One key point to remember is that the documentary form has always had a weird relationship with the Academy. While the awards started in 1927, the Academy didn’t begin recognizing documentary with an award until 1942 with Churchill’s Island. That date might not be a coincidence, as World War II saw some Hollywood directors such as John Huston (The Maltese Falcon) and Frank Capra (It Happened One Night, Mr. Smith Goes to Washington) making documentaries about and for the war. Huston made Report from the Aleutians, The Battle of San Pietro, and Let There Be Light, while Capra was in charge of the the seven-part Why We Fight series. In general, though, the Academy strongly represents Hollywood, the old studios, and their “dream factory” image, while some powerful documentaries can shatter those dreams with the horrific, stark, and bleak realities they represent.

Another point to remember is that while the Academy emphasizes theatrical documentaries, documentaries appear in multiple other forms including not only moving images with television and video, but also still images, sound, and writing. Among makers working with moving images, though, not all possess the same goals outside wanting to get their works seen by audiences. Some seek specific audiences because they want to help, while others seek specific exhibition venues because they feel that’s where their audiences are. Some find the festival circuit, then going to video-on-demand and digital streaming, enough for their needs. In other words, not all seek Academy-level exposure.
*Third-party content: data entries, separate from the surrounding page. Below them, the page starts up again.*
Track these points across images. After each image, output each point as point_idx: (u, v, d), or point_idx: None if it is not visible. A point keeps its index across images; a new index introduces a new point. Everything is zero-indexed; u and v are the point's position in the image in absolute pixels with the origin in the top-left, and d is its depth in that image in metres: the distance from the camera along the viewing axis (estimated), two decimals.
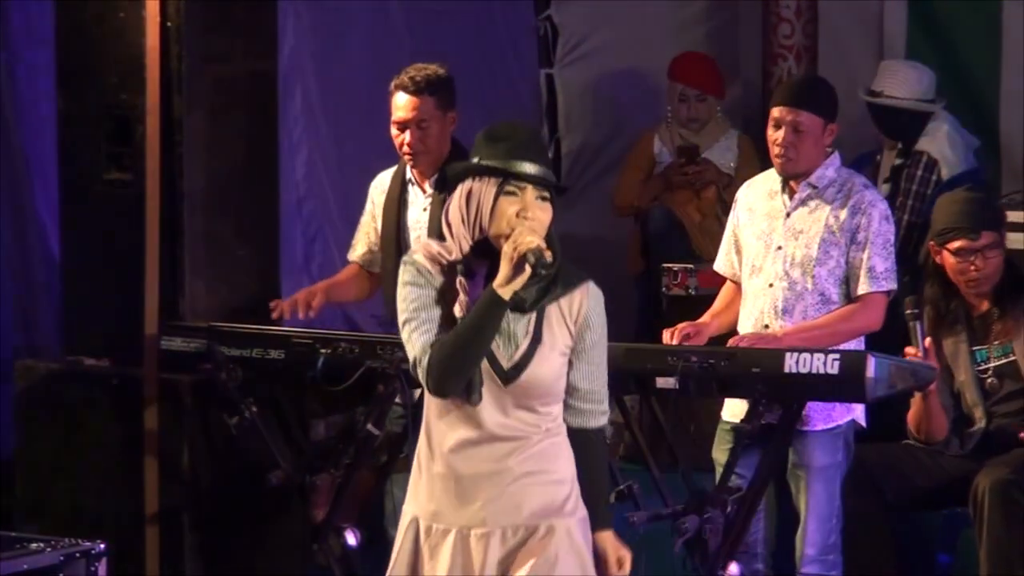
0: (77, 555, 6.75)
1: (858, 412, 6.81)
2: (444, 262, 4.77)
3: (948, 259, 7.02)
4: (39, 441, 7.55)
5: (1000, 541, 6.90)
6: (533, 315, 4.78)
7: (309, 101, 8.72)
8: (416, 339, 4.75)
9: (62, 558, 6.72)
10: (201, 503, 7.36)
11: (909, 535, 7.37)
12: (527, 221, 4.68)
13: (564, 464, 4.85)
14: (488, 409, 4.79)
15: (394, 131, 7.13)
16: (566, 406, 4.85)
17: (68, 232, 7.61)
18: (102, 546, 6.80)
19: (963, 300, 7.10)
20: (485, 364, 4.75)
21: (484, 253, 4.71)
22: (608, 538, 4.92)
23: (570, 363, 4.84)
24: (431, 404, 4.84)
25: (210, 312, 7.34)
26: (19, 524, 7.25)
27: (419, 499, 4.89)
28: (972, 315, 7.12)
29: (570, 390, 4.85)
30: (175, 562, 7.36)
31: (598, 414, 4.90)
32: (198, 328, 7.22)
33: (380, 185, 7.35)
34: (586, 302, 4.82)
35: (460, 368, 4.73)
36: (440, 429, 4.84)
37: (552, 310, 4.79)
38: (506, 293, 4.67)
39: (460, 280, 4.74)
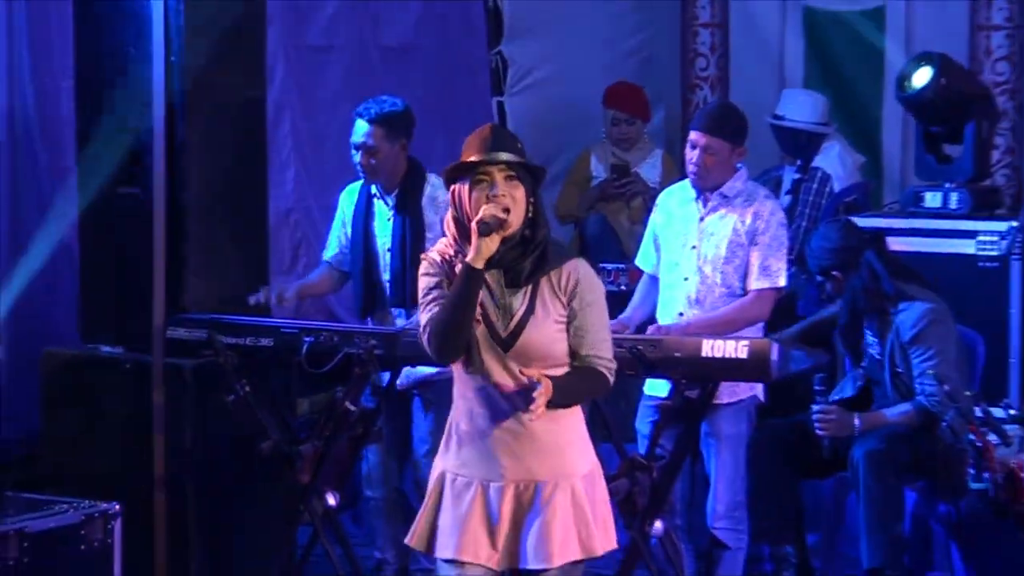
0: (96, 515, 6.79)
1: (758, 389, 6.85)
2: (448, 256, 4.80)
3: None
4: (62, 418, 7.48)
5: (874, 500, 6.93)
6: (528, 290, 4.78)
7: (296, 126, 8.73)
8: (423, 318, 4.80)
9: (83, 517, 6.76)
10: (202, 470, 7.32)
11: (808, 496, 7.36)
12: (496, 198, 4.69)
13: (571, 423, 4.87)
14: (498, 375, 4.78)
15: (352, 150, 7.15)
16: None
17: (86, 237, 7.55)
18: (117, 507, 6.83)
19: None
20: (486, 334, 4.78)
21: None
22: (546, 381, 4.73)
23: (570, 332, 4.80)
24: (457, 374, 4.87)
25: (209, 306, 7.26)
26: (46, 489, 7.16)
27: (448, 455, 4.91)
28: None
29: (574, 355, 4.83)
30: (179, 521, 7.32)
31: (601, 367, 4.85)
32: (199, 320, 7.18)
33: (348, 196, 7.37)
34: (574, 275, 4.81)
35: (451, 335, 4.75)
36: (465, 395, 4.87)
37: (544, 285, 4.80)
38: (477, 263, 4.68)
39: (459, 268, 4.74)
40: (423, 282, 4.83)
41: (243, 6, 7.42)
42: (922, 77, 7.92)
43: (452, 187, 4.79)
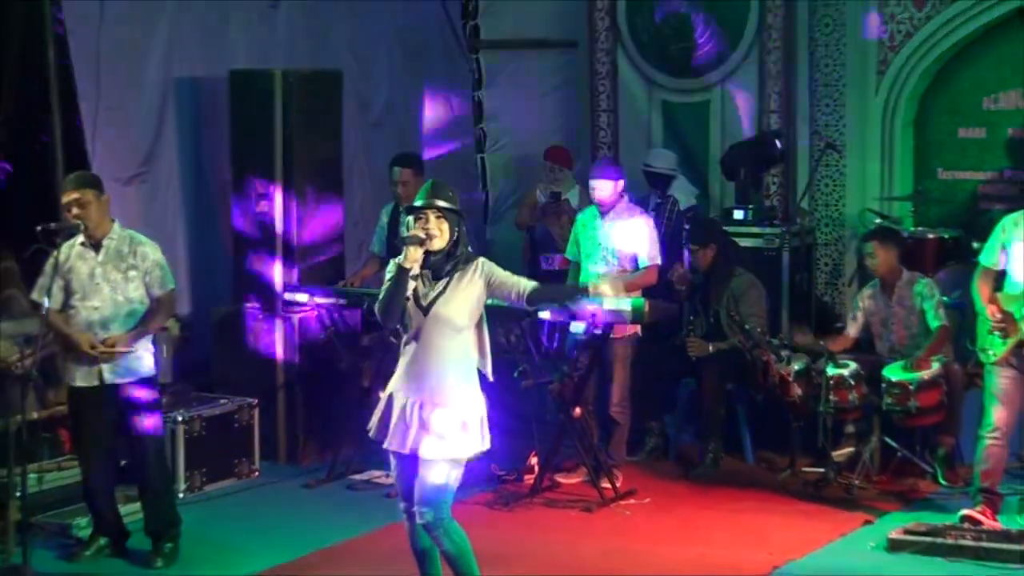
0: (244, 406, 6.90)
1: (638, 328, 6.73)
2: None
3: None
4: (223, 347, 7.41)
5: (708, 394, 6.92)
6: (444, 282, 4.64)
7: (361, 172, 8.63)
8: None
9: (236, 407, 6.86)
10: (305, 378, 7.25)
11: (667, 392, 7.37)
12: (426, 230, 4.60)
13: (467, 368, 4.67)
14: (421, 331, 4.62)
15: (392, 185, 7.21)
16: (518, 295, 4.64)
17: (239, 238, 7.43)
18: (255, 401, 6.82)
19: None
20: (414, 306, 4.62)
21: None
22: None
23: (496, 285, 4.63)
24: (401, 332, 4.70)
25: (308, 279, 7.22)
26: (215, 390, 7.15)
27: (392, 382, 4.74)
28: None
29: (513, 293, 4.64)
30: (292, 409, 7.25)
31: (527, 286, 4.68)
32: (303, 287, 7.12)
33: (385, 211, 7.42)
34: (480, 266, 4.68)
35: (388, 309, 4.61)
36: (403, 345, 4.70)
37: (457, 279, 4.66)
38: (405, 264, 4.58)
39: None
40: (385, 275, 4.68)
41: (328, 99, 7.33)
42: (777, 143, 8.04)
43: (408, 218, 4.73)
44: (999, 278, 5.87)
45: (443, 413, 4.61)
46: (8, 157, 6.44)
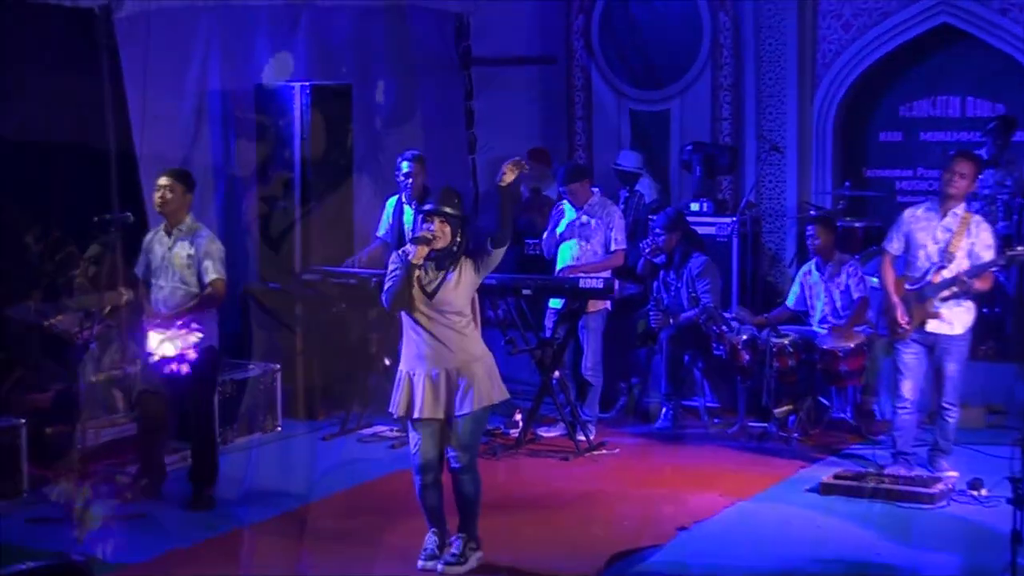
0: (267, 371, 6.86)
1: (608, 303, 6.78)
2: (408, 252, 4.73)
3: None
4: (250, 320, 7.41)
5: (669, 358, 6.98)
6: (444, 273, 4.72)
7: (369, 173, 8.57)
8: (386, 285, 4.74)
9: (260, 371, 6.79)
10: (320, 347, 7.27)
11: (635, 357, 7.41)
12: (431, 232, 4.67)
13: (473, 339, 4.76)
14: (428, 314, 4.69)
15: (400, 178, 7.08)
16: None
17: (262, 227, 7.44)
18: (278, 367, 6.83)
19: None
20: (419, 293, 4.69)
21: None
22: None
23: (482, 262, 4.70)
24: (404, 318, 4.75)
25: (323, 262, 7.23)
26: (244, 357, 7.14)
27: (404, 362, 4.80)
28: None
29: (488, 254, 4.72)
30: (309, 372, 7.28)
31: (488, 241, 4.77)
32: (317, 269, 7.14)
33: (391, 202, 7.29)
34: (465, 261, 4.74)
35: (396, 299, 4.68)
36: (409, 328, 4.78)
37: (454, 271, 4.73)
38: (414, 261, 4.64)
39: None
40: (390, 265, 4.77)
41: (339, 109, 7.36)
42: (728, 155, 8.16)
43: (417, 217, 4.82)
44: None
45: (469, 373, 4.71)
46: (72, 157, 6.49)
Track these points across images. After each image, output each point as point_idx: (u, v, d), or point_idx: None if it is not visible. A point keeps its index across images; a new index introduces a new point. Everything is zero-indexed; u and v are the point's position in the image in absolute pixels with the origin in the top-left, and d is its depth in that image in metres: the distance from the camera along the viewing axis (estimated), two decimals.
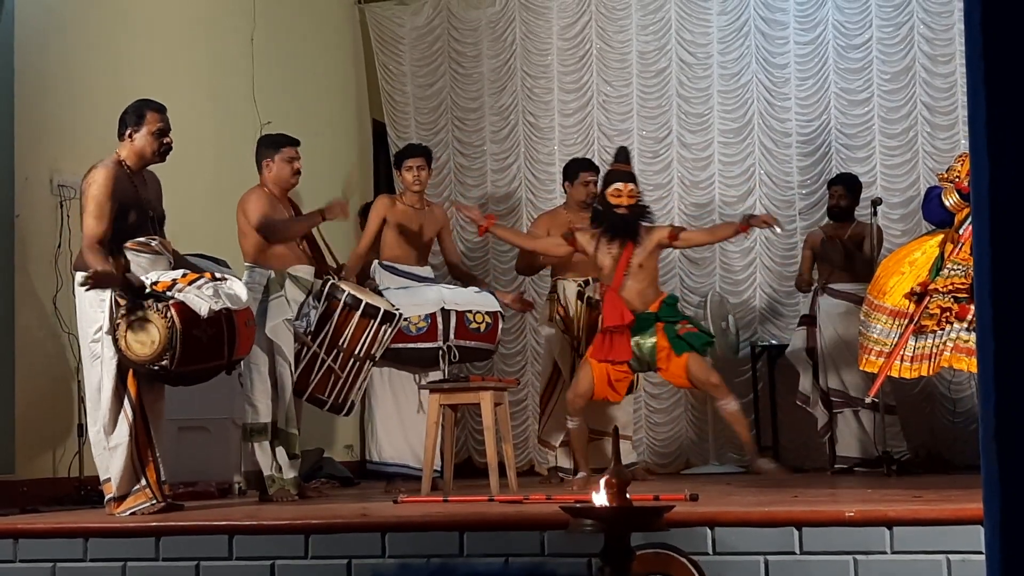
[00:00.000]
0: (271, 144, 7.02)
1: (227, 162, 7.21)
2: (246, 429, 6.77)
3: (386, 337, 6.99)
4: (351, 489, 8.21)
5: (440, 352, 7.38)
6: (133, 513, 5.65)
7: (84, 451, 6.94)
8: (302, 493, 6.82)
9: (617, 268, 7.22)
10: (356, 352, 6.89)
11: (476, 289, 7.76)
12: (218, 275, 5.89)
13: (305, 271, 6.94)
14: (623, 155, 7.62)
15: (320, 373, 6.86)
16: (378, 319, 6.89)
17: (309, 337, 6.80)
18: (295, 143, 7.00)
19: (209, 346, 5.67)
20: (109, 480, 5.79)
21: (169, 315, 5.52)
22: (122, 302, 5.59)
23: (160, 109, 6.02)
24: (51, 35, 7.33)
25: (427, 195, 8.22)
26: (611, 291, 7.19)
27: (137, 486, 5.75)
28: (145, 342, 5.53)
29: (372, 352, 6.96)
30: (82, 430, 6.96)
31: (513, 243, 8.25)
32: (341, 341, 6.85)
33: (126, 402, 5.74)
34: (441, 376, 7.34)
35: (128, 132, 5.95)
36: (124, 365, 5.69)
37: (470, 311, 7.48)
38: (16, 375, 6.91)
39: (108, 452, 5.76)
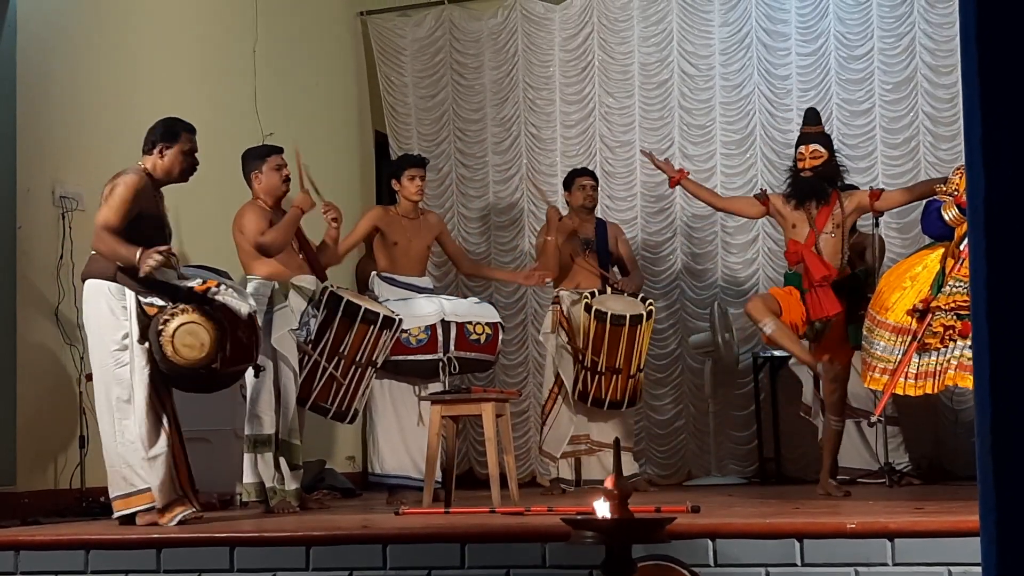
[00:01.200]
0: (256, 156, 7.04)
1: (229, 174, 7.20)
2: (250, 440, 6.76)
3: (387, 343, 7.00)
4: (353, 500, 8.21)
5: (440, 364, 7.38)
6: (179, 523, 5.66)
7: (86, 463, 6.94)
8: (304, 504, 6.82)
9: (811, 230, 7.06)
10: (357, 359, 6.90)
11: (476, 300, 7.78)
12: (225, 283, 5.94)
13: (307, 281, 6.95)
14: (812, 116, 7.43)
15: (322, 381, 6.87)
16: (378, 324, 6.92)
17: (310, 346, 6.80)
18: (279, 150, 7.03)
19: (245, 348, 5.81)
20: (148, 490, 5.75)
21: (218, 317, 5.61)
22: (161, 307, 5.61)
23: (192, 130, 6.07)
24: (53, 46, 7.34)
25: (425, 204, 8.24)
26: (807, 248, 7.03)
27: (175, 496, 5.76)
28: (194, 345, 5.57)
29: (373, 358, 6.97)
30: (84, 441, 6.96)
31: (704, 199, 7.96)
32: (342, 348, 6.87)
33: (160, 412, 5.76)
34: (441, 387, 7.34)
35: (159, 148, 5.96)
36: (157, 374, 5.70)
37: (470, 322, 7.49)
38: (18, 386, 6.91)
39: (148, 462, 5.75)
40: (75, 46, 7.52)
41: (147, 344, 5.69)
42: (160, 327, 5.59)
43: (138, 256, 5.62)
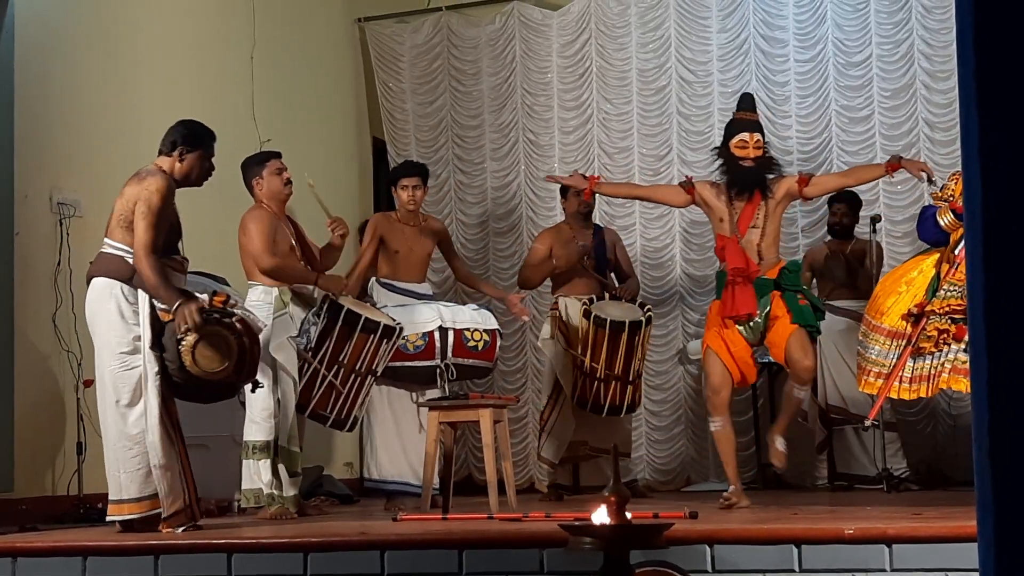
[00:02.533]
0: (255, 163, 7.06)
1: (227, 181, 7.20)
2: (247, 446, 6.76)
3: (387, 352, 6.99)
4: (351, 507, 8.20)
5: (438, 370, 7.38)
6: (186, 530, 5.65)
7: (83, 469, 6.93)
8: (302, 511, 6.81)
9: (740, 219, 6.68)
10: (357, 367, 6.89)
11: (475, 306, 7.76)
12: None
13: (308, 288, 6.95)
14: (747, 102, 7.08)
15: (321, 389, 6.86)
16: (378, 333, 6.90)
17: (309, 353, 6.80)
18: (278, 155, 7.04)
19: (256, 360, 5.87)
20: (156, 497, 5.75)
21: (239, 329, 5.65)
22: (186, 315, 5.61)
23: (215, 138, 6.07)
24: (51, 53, 7.34)
25: (424, 211, 8.23)
26: (732, 241, 6.65)
27: (183, 504, 5.75)
28: (214, 357, 5.57)
29: (373, 367, 6.96)
30: (81, 448, 6.96)
31: (624, 195, 7.94)
32: (341, 357, 6.85)
33: (168, 421, 5.75)
34: (439, 394, 7.33)
35: (180, 151, 5.92)
36: (167, 381, 5.68)
37: (468, 329, 7.48)
38: (15, 393, 6.90)
39: (160, 470, 5.73)
40: (73, 52, 7.52)
41: (158, 351, 5.67)
42: (180, 335, 5.58)
43: (176, 306, 5.58)
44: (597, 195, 8.61)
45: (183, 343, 5.55)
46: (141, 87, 7.90)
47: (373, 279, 7.88)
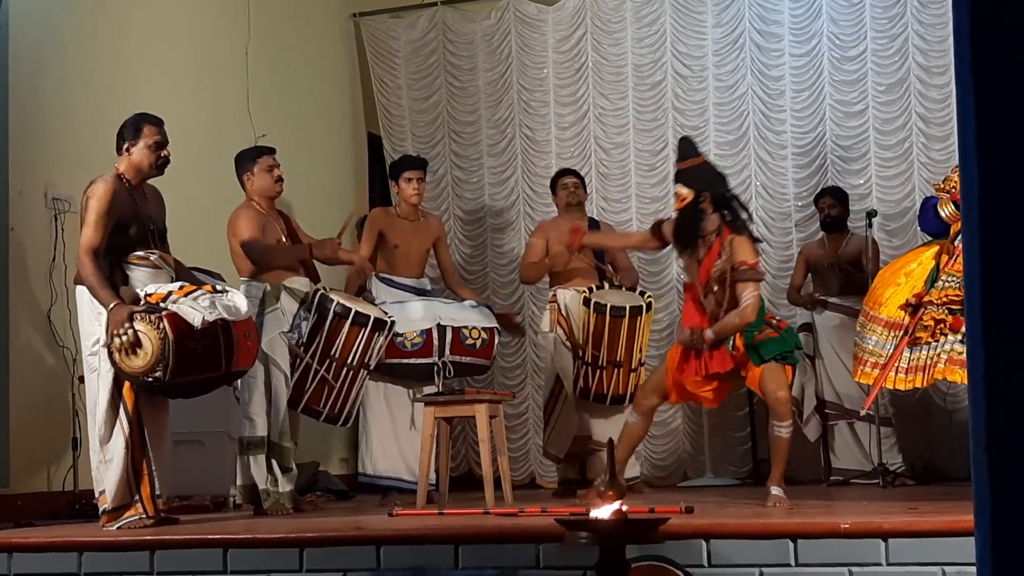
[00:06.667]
0: (247, 158, 7.04)
1: (222, 176, 7.20)
2: (243, 442, 6.75)
3: (379, 345, 6.97)
4: (346, 502, 8.19)
5: (435, 367, 7.37)
6: (122, 527, 5.64)
7: (79, 465, 6.92)
8: (297, 506, 6.81)
9: (700, 273, 6.40)
10: (349, 361, 6.87)
11: (473, 303, 7.75)
12: (219, 287, 5.89)
13: (300, 283, 6.93)
14: (681, 148, 6.67)
15: (314, 384, 6.84)
16: (369, 326, 6.87)
17: (301, 348, 6.79)
18: (271, 151, 7.02)
19: (204, 358, 5.64)
20: (104, 492, 5.77)
21: (161, 326, 5.50)
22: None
23: (157, 122, 6.02)
24: (46, 48, 7.33)
25: (423, 206, 8.22)
26: (691, 295, 6.45)
27: (130, 499, 5.74)
28: (138, 354, 5.52)
29: (365, 361, 6.93)
30: (77, 444, 6.95)
31: (606, 245, 7.96)
32: (333, 351, 6.84)
33: (122, 414, 5.73)
34: (435, 391, 7.33)
35: (126, 146, 5.95)
36: (119, 378, 5.68)
37: (466, 327, 7.47)
38: (11, 389, 6.90)
39: (104, 465, 5.75)
40: (68, 47, 7.51)
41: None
42: (112, 336, 5.58)
43: (109, 308, 5.59)
44: (590, 191, 8.63)
45: (113, 343, 5.54)
46: (136, 82, 7.88)
47: (372, 274, 7.87)
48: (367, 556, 4.81)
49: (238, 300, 5.82)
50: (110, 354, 5.59)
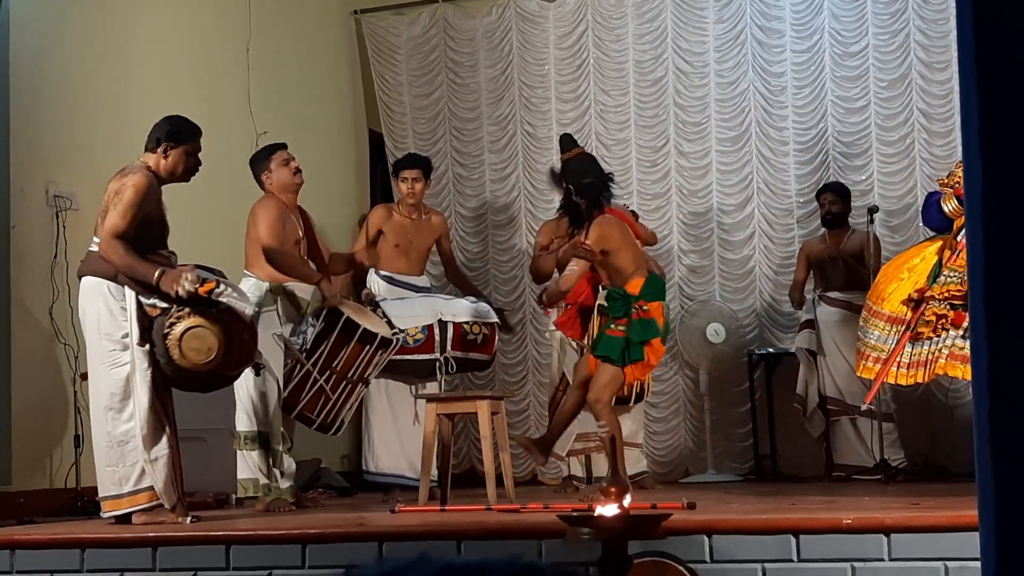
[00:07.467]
0: (261, 157, 7.02)
1: (222, 173, 7.19)
2: (239, 437, 6.75)
3: (381, 361, 6.94)
4: (348, 499, 8.19)
5: (437, 363, 7.36)
6: (195, 520, 5.66)
7: (81, 462, 6.93)
8: (299, 503, 6.81)
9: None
10: (349, 375, 6.82)
11: (473, 299, 7.74)
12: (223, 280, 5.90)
13: (304, 291, 6.88)
14: (561, 143, 7.65)
15: (311, 393, 6.79)
16: (374, 345, 6.84)
17: (304, 354, 6.75)
18: (283, 146, 7.01)
19: (249, 349, 5.82)
20: (132, 493, 5.73)
21: (224, 320, 5.57)
22: (164, 308, 5.58)
23: (200, 132, 6.02)
24: (47, 46, 7.33)
25: (426, 203, 8.22)
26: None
27: (177, 499, 5.76)
28: (201, 349, 5.55)
29: (365, 376, 6.90)
30: (79, 441, 6.95)
31: (565, 292, 8.06)
32: (335, 363, 6.79)
33: (162, 414, 5.74)
34: (437, 387, 7.32)
35: (164, 147, 5.88)
36: (159, 376, 5.67)
37: (467, 322, 7.46)
38: (12, 386, 6.89)
39: (150, 465, 5.73)
40: (68, 45, 7.50)
41: (147, 346, 5.67)
42: (166, 330, 5.56)
43: (156, 275, 5.58)
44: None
45: (169, 336, 5.54)
46: (137, 79, 7.88)
47: (372, 271, 7.86)
48: (369, 552, 4.81)
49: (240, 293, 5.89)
50: (167, 350, 5.57)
Further, many of the award recognitions are medium-specific — the Oscar for film, for example, and the Emmy for television, for another example. With the increasing digital convergence, this medium-specificity is fast becoming (if not is already) a dated idea. Yet the Academy rules for documentary exhibition begin with requiring its showing on 16mm, 35mm, or 70mm film, and other, more complicated technical specifications refining these requirements further. With many makers opting for digital, this requirement means that for consideration and exhibition they must covert to the film medium, which is an expensive undertaking. At some point, this digital convergence will overtake medium-based production and exhibition, thus rendering this technical qualification obsolete.